> Text provided:
+++
The Paramount renovation is part of its larger effort to reboot and redevelop properties along McMillan Street. By year's end, about $10 million of investment into property on McMillan will have been completed, Munchel said. The city has been acquiring property along McMillan in the last couple years to support future development efforts.

Gardette said it's challenging for other projects to move forward if one of "downtown" Walnut Hills' signature buildings is in poor shape. Last year, Keep Cincinnati Beautiful volunteers painted designs on doors and windows in addition to installing plywood barricades to the structure. The renovation would include repairing ceilings, flooring and doing significant upgrades to rooms and fixtures. Several rooms still have wooden sinks in them.

Munchel said the Paramount offers the chance to restore office and retail spaces inside one of the neighborhood's most recognized buildings to serve a new generation of entrepreneurs.

"Historic preservation is one of our values," Munchel said. "It's important to connect progress to the past. It's important to signify this place matters."

The acquisition means businesses CVS, a Jackson Hewitt tax preparer and Twice As Nice is now a tenant of the Walnut Hills Redevelopment Foundation. Munchel said the organization will work to keep the business in their current spaces or find a different places to operate in the area.

The Paramount Building is part of the Peebles Corner Historic District, which has been listed on the National Register of Historic Places since 1985. The district's 80 buildings were largely built in the late 19th and early 20th centuries. Classical Revival architecture is the predominant architectural style in the district, but it also features buildings with Italianate, Queen Anne and Art Deco designs.

But the historic district's roots are far older than the Paramount Building. The Paramount replaced a grocery store founded by Joseph Peebles more than 50 years earlier and Peebles Corner has been a bustling commerce hub since the 1840s, according to Walnut Hills historians.
+++
> Apply what you read:
1) In the Paramount Building article, since what year has the Peebles Corner Historic District been listed on the National Register of Historic Places?
2) Quote the Paramount Building article from "The Paramount renovation" to "sinks in them.".
The items play no part in this work.

> Record set:
+++
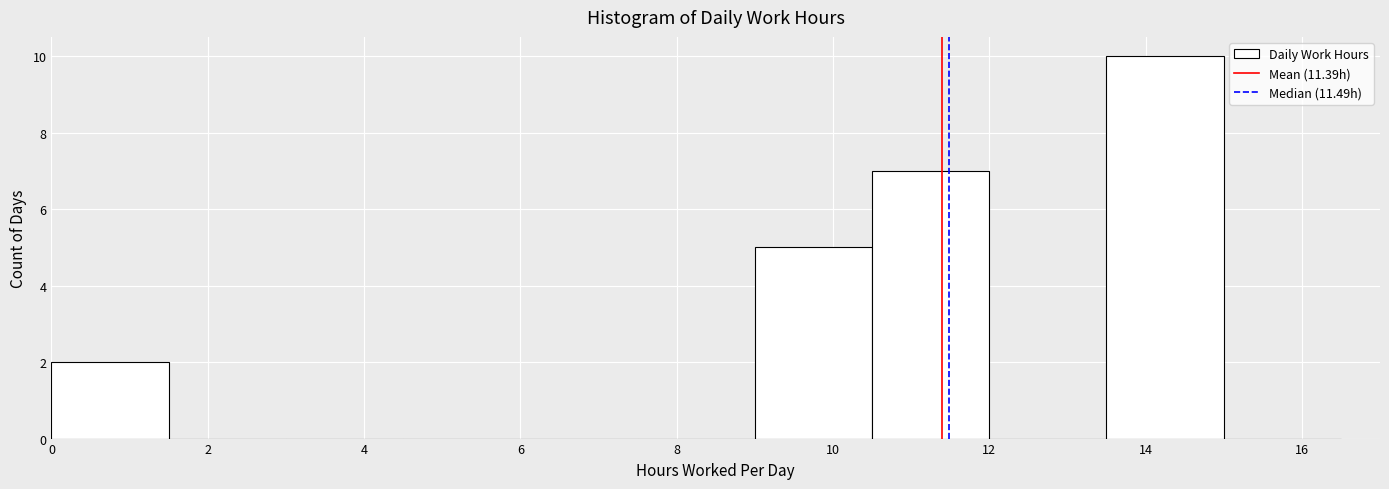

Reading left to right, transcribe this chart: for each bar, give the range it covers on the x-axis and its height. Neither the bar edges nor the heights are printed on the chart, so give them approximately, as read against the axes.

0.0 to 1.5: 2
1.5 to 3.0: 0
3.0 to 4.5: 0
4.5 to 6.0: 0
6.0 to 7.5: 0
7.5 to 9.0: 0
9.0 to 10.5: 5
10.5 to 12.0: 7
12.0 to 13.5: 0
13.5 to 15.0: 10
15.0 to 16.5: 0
+++
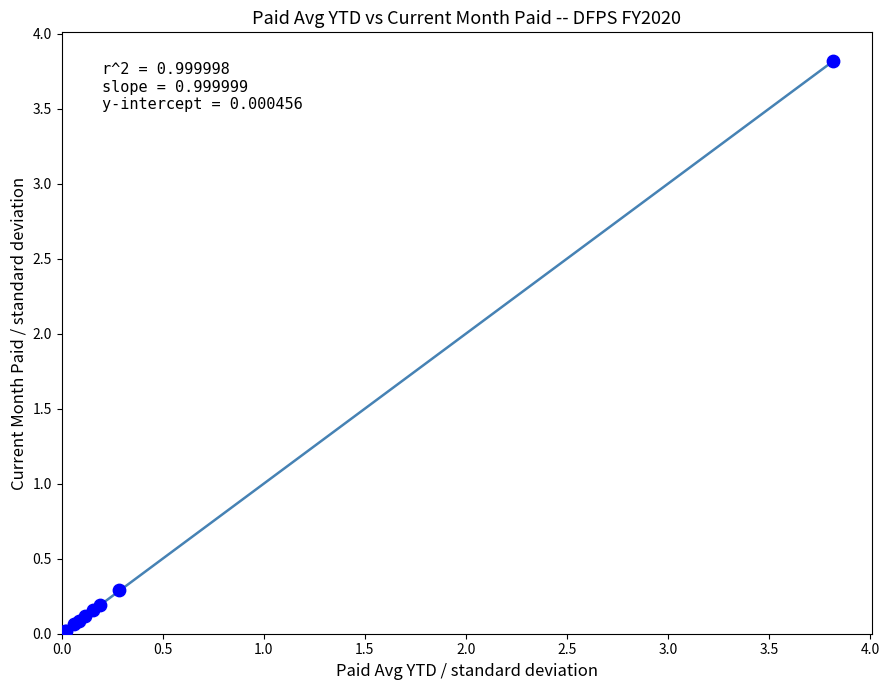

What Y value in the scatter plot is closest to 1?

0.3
+++
> Task-by-task answers:
1) 1985

2)
The Paramount renovation is part of its larger effort to reboot and redevelop properties along McMillan Street. By year's end, about $10 million of investment into property on McMillan will have been completed, Munchel said. The city has been acquiring property along McMillan in the last couple years to support future development efforts.

Gardette said it's challenging for other projects to move forward if one of "downtown" Walnut Hills' signature buildings is in poor shape. Last year, Keep Cincinnati Beautiful volunteers painted designs on doors and windows in addition to installing plywood barricades to the structure. The renovation would include repairing ceilings, flooring and doing significant upgrades to rooms and fixtures. Several rooms still have wooden sinks in them.